REQUEST: Format the material from the line with "OLE CROCCANTI" to the line with "C'EST PARTI !" as a JSON list of strings, one string per line and no entries for blank lines. Omit the picture markers.

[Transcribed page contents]
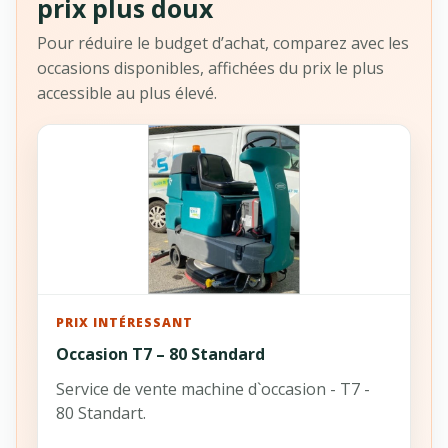
prix plus doux
Pour réduire le budget d’achat, comparez avec les
occasions disponibles, affichées du prix le plus
accessible au plus élevé.
PRIX INTÉRESSANT
Occasion T7 – 80 Standard
Service de vente machine d`occasion - T7 -
80 Standart.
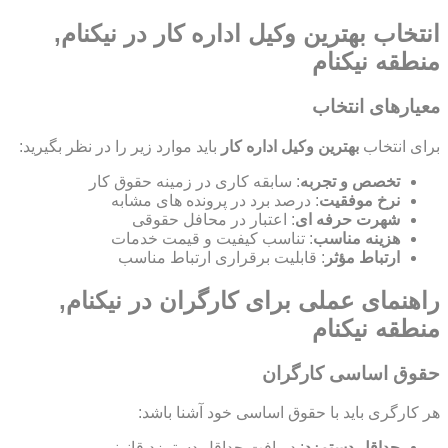
انتخاب بهترین وکیل اداره کار در نیکنام,
منطقه نیکنام
معیارهای انتخاب
برای انتخاب
بهترین وکیل اداره کار
باید موارد زیر را در نظر بگیرید:
تخصص و تجربه
: سابقه کاری در زمینه حقوق کار
نرخ موفقیت
: درصد برد در پرونده های مشابه
شهرت حرفه ای
: اعتبار در محافل حقوقی
هزینه مناسب
: تناسب کیفیت و قیمت خدمات
ارتباط مؤثر
: قابلیت برقراری ارتباط مناسب
راهنمای عملی برای کارگران در نیکنام,
منطقه نیکنام
حقوق اساسی کارگران
هر کارگری باید با حقوق اساسی خود آشنا باشد:
حداقل دستمزد
: دریافت حداقل دستمزد قانونی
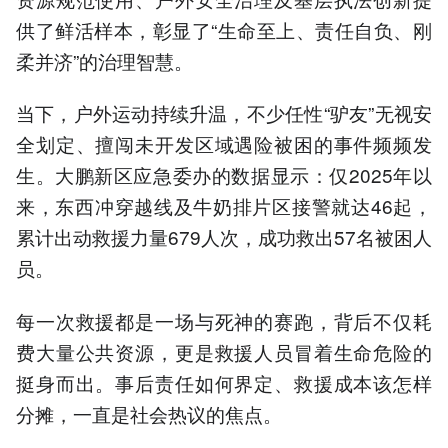
供了鲜活样本，彰显了“生命至上、责任自负、刚
柔并济”的治理智慧。
当下，户外运动持续升温，不少任性“驴友”无视安
全划定、擅闯未开发区域遇险被困的事件频频发
生。大鹏新区应急委办的数据显示：仅2025年以
来，东西冲穿越线及牛奶排片区接警就达46起，
累计出动救援力量679人次，成功救出57名被困人
员。
每一次救援都是一场与死神的赛跑，背后不仅耗
费大量公共资源，更是救援人员冒着生命危险的
挺身而出。事后责任如何界定、救援成本该怎样
分摊，一直是社会热议的焦点。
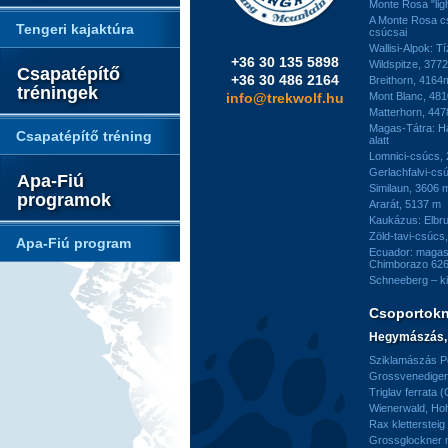
Monte Rosa "ligh
A Monte Rosa c
Tengeri kajaktúra
csúcsai
Wallisi-Alpok: T
+36 30 135 5898
Wildspitze, 377
Csapatépítő
+36 30 486 2164
Breithorn, 4164
tréningek
info@trekwolf.hu
Mont Blanc, 48
Matterhorn, 44
Magas-Tátra: H
Csapatépítő tréning
alatt
Lomnici-csúcs,
Gerlachfalvi-csú
Apa-Fiú
Similaun, 3606 
programok
Ararát, 5137 m
Kaukázus: Elbr
Zöld-tavi-csúcs
Apa-Fiú program
Ecuador: magas
Chimborazo 626
Schneeberg – k
Csoportok
Hegymászás, 
Sziklamászás Pe
Grossvenediger 
Triglav ferrata 
Wienerwald, H
Rax kletterstei
Grossglockner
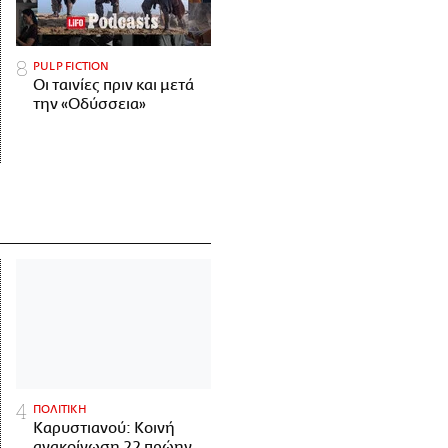
PULP FICTION
Οι ταινίες πριν και μετά
την «Οδύσσεια»
ΠΟΛΙΤΙΚΗ
Καρυστιανού: Κοινή
ανακοίνωση 22 πρώην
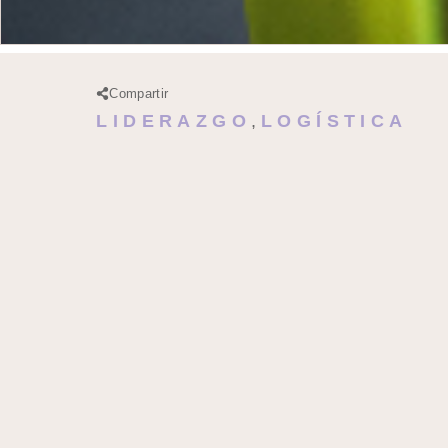
Compartir
LIDERAZGO
,
LOGÍSTICA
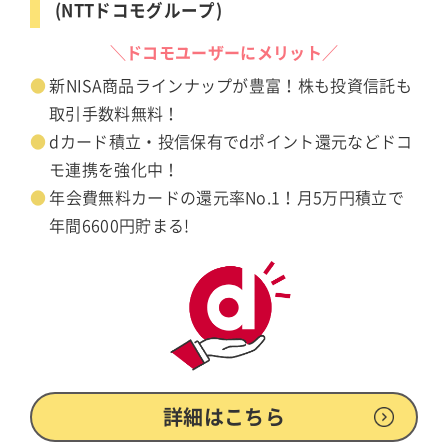
(NTTドコモグループ)
＼ドコモユーザーにメリット／
新NISA商品ラインナップが豊富！株も投資信託も
取引手数料無料！
dカード積立・投信保有でdポイント還元などドコ
モ連携を強化中！
年会費無料カードの還元率No.1！月5万円積立で
年間6600円貯まる!
詳細はこちら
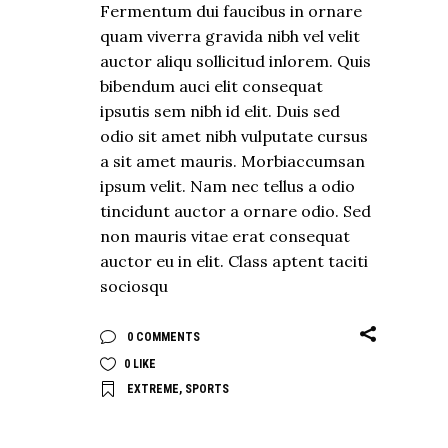
Fermentum dui faucibus in ornare
quam viverra gravida nibh vel velit
auctor aliqu sollicitud inlorem. Quis
bibendum auci elit consequat
ipsutis sem nibh id elit. Duis sed
odio sit amet nibh vulputate cursus
a sit amet mauris. Morbiaccumsan
ipsum velit. Nam nec tellus a odio
tincidunt auctor a ornare odio. Sed
non mauris vitae erat consequat
auctor eu in elit. Class aptent taciti
sociosqu
0 COMMENTS
0
LIKE
EXTREME
,
SPORTS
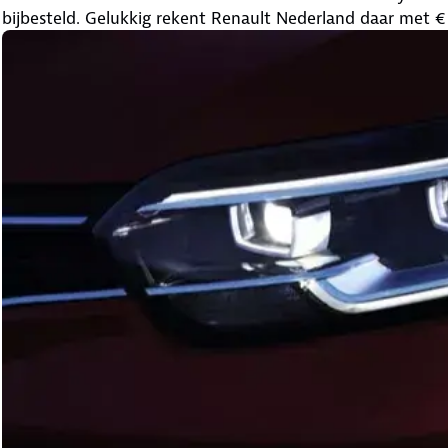
bijbesteld. Gelukkig rekent Renault Nederland daar met €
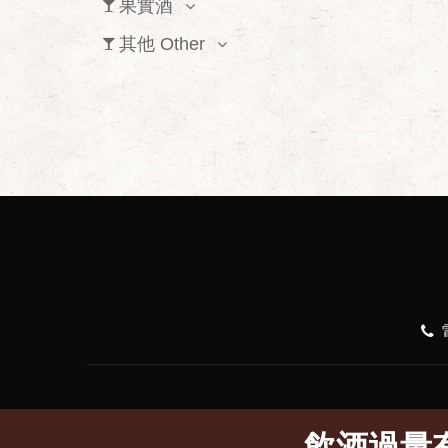
果實酒
其他 Other
飲酒過量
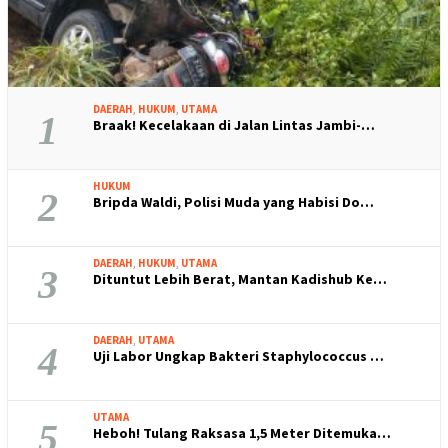
DAERAH
,
HUKUM
,
UTAMA
1
Braak! Kecelakaan di Jalan Lintas Jambi-…
HUKUM
2
Bripda Waldi, Polisi Muda yang Habisi Do…
DAERAH
,
HUKUM
,
UTAMA
3
Dituntut Lebih Berat, Mantan Kadishub Ke…
DAERAH
,
UTAMA
4
Uji Labor Ungkap Bakteri Staphylococcus …
UTAMA
5
Heboh! Tulang Raksasa 1,5 Meter Ditemuka…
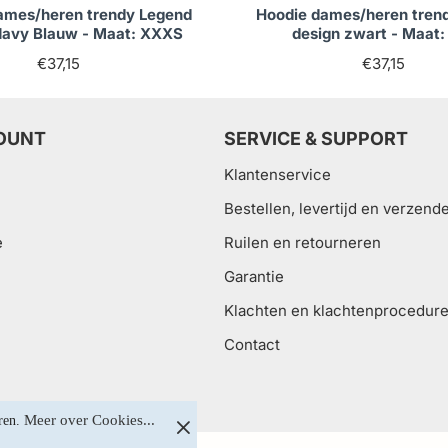
ames/heren trendy Legend
Hoodie dames/heren tren
Navy Blauw - Maat: XXXS
design zwart - Maat
€37,15
€37,15
OUNT
SERVICE & SUPPORT
Klantenservice
Bestellen, levertijd en verzend
e
Ruilen en retourneren
Garantie
Klachten en klachtenprocedur
Contact
Meer over Cookies...
ren. 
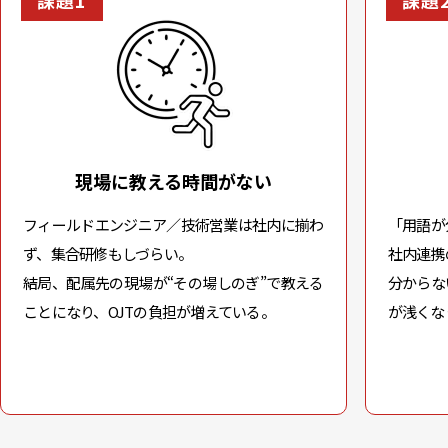
課題1
課題
現場に教える時間がない
フィールドエンジニア／技術営業は社内に揃わ
「用語が
ず、集合研修もしづらい。
社内連携
結局、配属先の現場が“その場しのぎ”で教える
分からな
ことになり、OJTの負担が増えている。
が浅くな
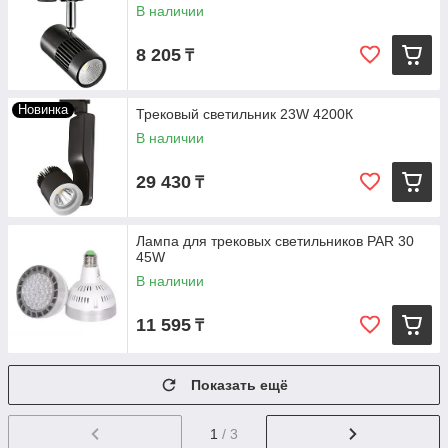
В наличии
8 205
₸
Новинка
Трековый светильник 23W 4200К
В наличии
29 430
₸
Лампа для трековых светильников PAR 30
45W
В наличии
11 595
₸
Показать ещё
1
/ 3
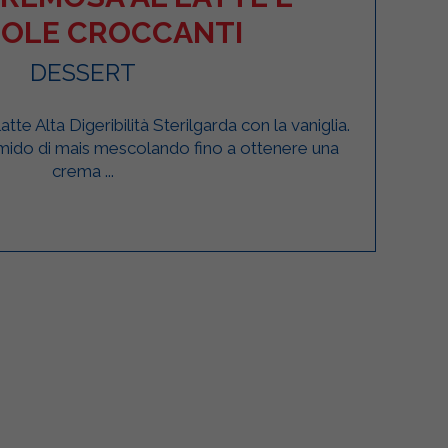
OLE CROCCANTI
DESSERT
latte Alta Digeribilità Sterilgarda con la vaniglia.
mido di mais mescolando fino a ottenere una
crema ...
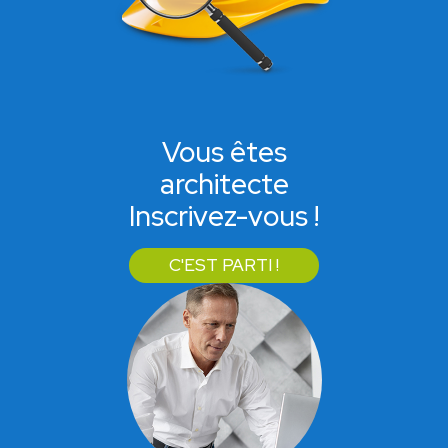
Vous êtes
architecte
Inscrivez-vous !
C'EST PARTI !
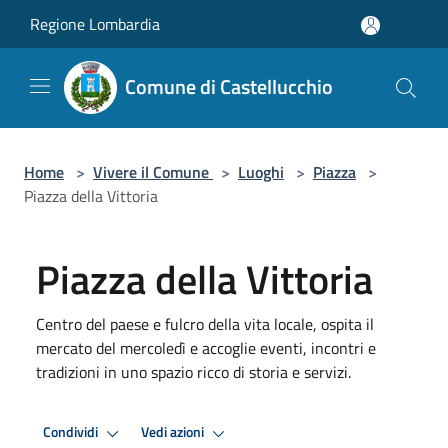
Salta al contenuto principale
Regione Lombardia
Comune di Castellucchio
Home
>
Vivere il Comune
>
Luoghi
>
Piazza
>
Piazza della Vittoria
Piazza della Vittoria
Centro del paese e fulcro della vita locale, ospita il
mercato del mercoledì e accoglie eventi, incontri e
tradizioni in uno spazio ricco di storia e servizi.
Condividi
Vedi azioni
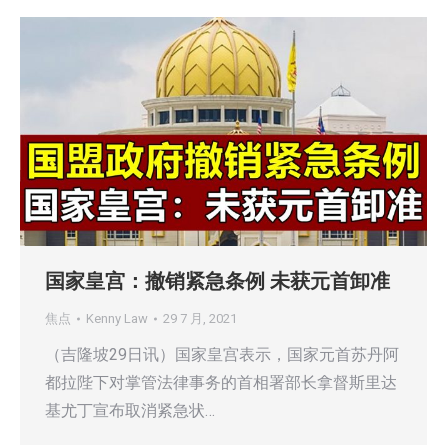
国家皇宫：撤销紧急条例 未获元首卸准
焦点
Kenny Law
29 7 月, 2021
（吉隆坡29日讯）国家皇宫表示，国家元首苏丹阿
都拉陛下对掌管法律事务的首相署部长拿督斯里达
基尤丁宣布取消紧急状…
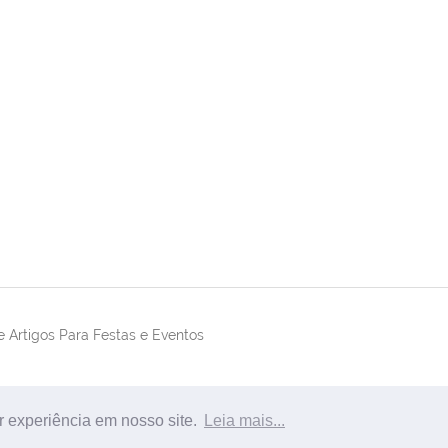
 Artigos Para Festas e Eventos
r experiência em nosso site.
Leia mais...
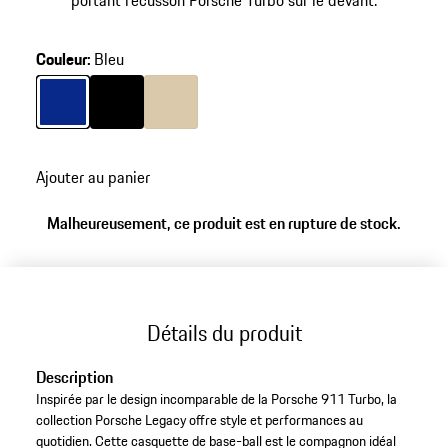
portant l’écusson Porsche Turbo sur le devant.
Couleur
:
Bleu
Couleur
Couleur
Bleu
Couleur
Noir
Beige
Ajouter au panier
Malheureusement, ce produit est en rupture de stock.
Détails du produit
Description
Inspirée par le design incomparable de la Porsche 911 Turbo, la
collection Porsche Legacy offre style et performances au
quotidien. Cette casquette de base-ball est le compagnon idéal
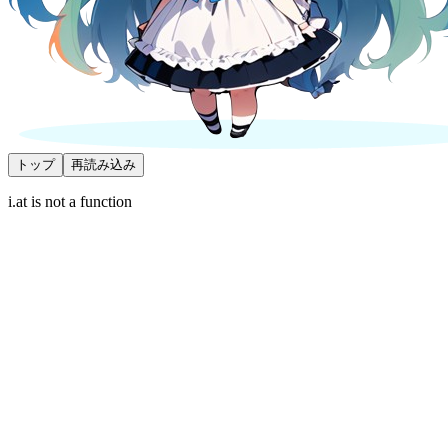
トップ
再読み込み
i.at is not a function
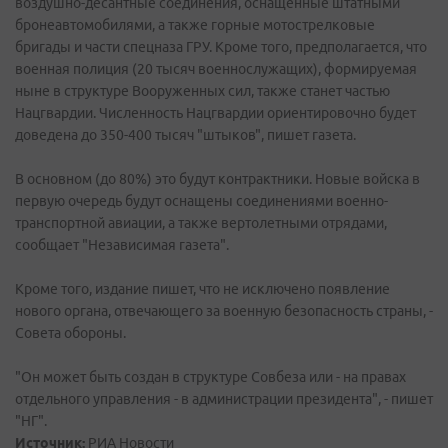
воздушно-десантные соединения, оснащенные штатными
бронеавтомобилями, а также горные мотострелковые
бригады и части спецназа ГРУ. Кроме того, предполагается, что
военная полиция (20 тысяч военнослужащих), формируемая
ныне в структуре Вооруженных сил, также станет частью
Нацгвардии. Численность Нацгвардии ориентировочно будет
доведена до 350-400 тысяч "штыков", пишет газета.
В основном (до 80%) это будут контрактники. Новые войска в
первую очередь будут оснащены соединениями военно-
транспортной авиации, а также вертолетными отрядами,
сообщает "Независимая газета".
Кроме того, издание пишет, что не исключено появление
нового органа, отвечающего за военную безопасность страны, -
Совета обороны.
"Он может быть создан в структуре Совбеза или - на правах
отдельного управления - в администрации президента", - пишет
"НГ".
Источник:
РИА Новости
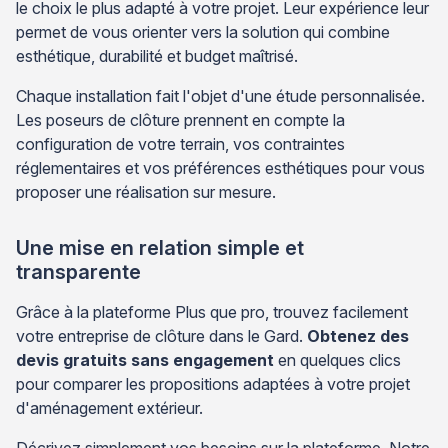
le choix le plus adapté à votre projet. Leur expérience leur
permet de vous orienter vers la solution qui combine
esthétique, durabilité et budget maîtrisé.
Chaque installation fait l'objet d'une étude personnalisée.
Les poseurs de clôture prennent en compte la
configuration de votre terrain, vos contraintes
réglementaires et vos préférences esthétiques pour vous
proposer une réalisation sur mesure.
Une mise en relation simple et
transparente
Grâce à la plateforme Plus que pro, trouvez facilement
votre entreprise de clôture dans le Gard.
Obtenez des
devis gratuits sans engagement
en quelques clics
pour comparer les propositions adaptées à votre projet
d'aménagement extérieur.
Décrivez simplement vos besoins sur la plateforme. Notre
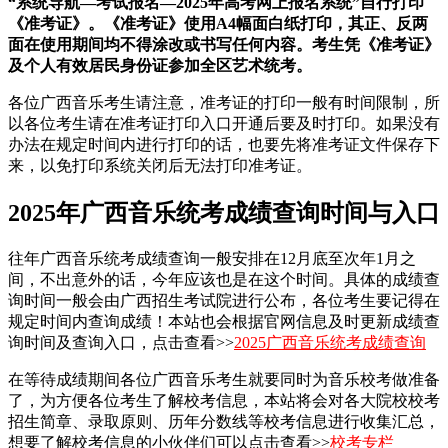
“系统导航—考试报名—2025年高考网上报名系统”自行打印
《准考证》。《准考证》使用A4幅面白纸打印，其正、反两
面在使用期间均不得涂改或书写任何内容。考生凭《准考证》
及个人有效居民身份证参加全区艺术统考。
各位广西音乐考生请注意，准考证的打印一般有时间限制，所
以各位考生请在准考证打印入口开通后要及时打印。如果没有
办法在规定时间内进行打印的话，也要先将准考证文件保存下
来，以免打印系统关闭后无法打印准考证。
2025年广西音乐统考成绩查询时间与入口
往年广西音乐统考成绩查询一般安排在12月底至次年1月之
间，不出意外的话，今年应该也是在这个时间。具体的成绩查
询时间一般会由广西招生考试院进行公布，各位考生要记得在
规定时间内查询成绩！本站也会根据官网信息及时更新成绩查
询时间及查询入口，点击查看>>
2025广西音乐统考成绩查询
在等待成绩期间各位广西音乐考生就要同时为音乐校考做准备
了，为方便各位考生了解校考信息，本站将会对各大院校校考
招生简章、录取原则、历年分数线等校考信息进行收集汇总，
想要了解校考信息的小伙伴们可以点击查看>>
校考专栏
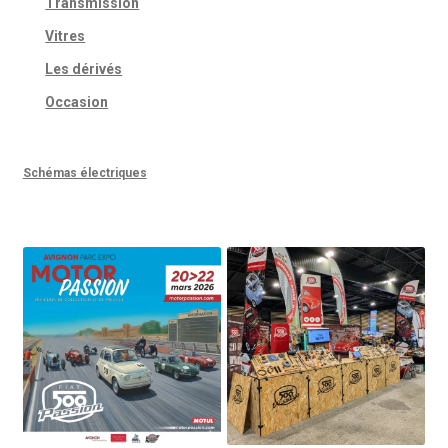
Transmission
Vitres
Les dérivés
Occasion
Schémas électriques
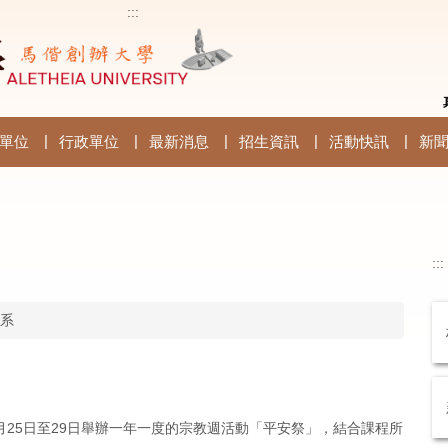
:::
單位
行政單位
最新消息
招生資訊
活動快訊
新
:::
系
月25日至29日舉辦一年一度的宗教週活動「平安祭」，結合課程所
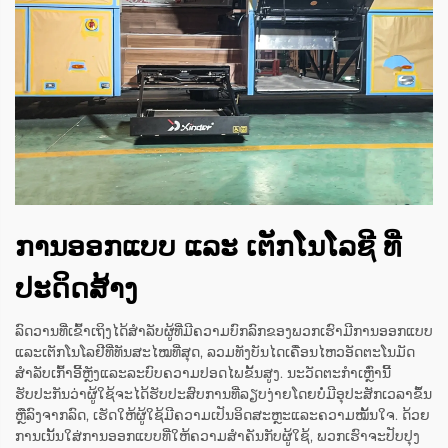
ການອອກແບບ ແລະ ເຕັກໂນໂລຊີ ທີ່
ປະດິດສ້າງ
ລົດວານທີ່ເຂົ້າເຖິງໄດ້ສຳລັບຜູ້ທີ່ມີຄວາມບົກລົກຂອງພວກເຮົາມີການອອກແບບ
ແລະເຕັກໂນໂລຢີທີ່ທັນສະໄໝທີ່ສຸດ, ລວມທັງບັນໄດເຄື່ອນໄຫວອັດຕະໂນມັດ
ສຳລັບເກົ້າອີ້ຫຼັງແລະລະບົບຄວາມປອດໄພຂັ້ນສູງ. ນະວັດຕະກຳເຫຼົ່ານີ້
ຮັບປະກັນວ່າຜູ້ໃຊ້ຈະໄດ້ຮັບປະສົບການທີ່ລຽບງ່າຍໂດຍບໍ່ມີອຸປະສັກເວລາຂຶ້ນ
ຫຼືລົງຈາກລົດ, ເຮັດໃຫ້ຜູ້ໃຊ້ມີຄວາມເປັນອິດສະຫຼະແລະຄວາມໝັ້ນໃຈ. ດ້ວຍ
ການເນັ້ນໃສ່ການອອກແບບທີ່ໃຫ້ຄວາມສຳຄັນກັບຜູ້ໃຊ້, ພວກເຮົາຈະປັບປຸງ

ANSWER TO THIS EXERCISE:
[
  "OLE CROCCANTI",
  "DESSERT",
  "latte Alta Digeribilità Sterilgarda con la vaniglia.",
  "mido di mais mescolando fino a ottenere una",
  "crema ...",
  "Vous êtes",
  "architecte",
  "Inscrivez-vous !",
  "C'EST PARTI !"
]